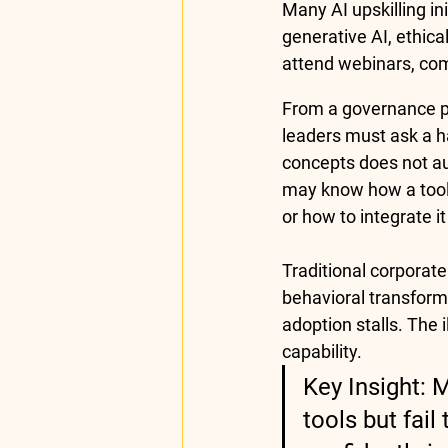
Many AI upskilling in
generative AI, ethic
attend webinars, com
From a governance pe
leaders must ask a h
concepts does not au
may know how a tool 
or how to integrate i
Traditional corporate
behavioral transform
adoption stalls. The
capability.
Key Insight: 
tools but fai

▸ Activity: Start at the top line above and repeat the records verbatim, leaving images out.

▸ Answer to the problem:
Many AI upskilling in
generative AI, ethic
attend webinars, com
From a governance pe
leaders must ask a h
concepts does not au
may know how a tool 
or how to integrate i
Traditional corporate
behavioral transform
adoption stalls. The
capability.
Key Insight: 
tools but fai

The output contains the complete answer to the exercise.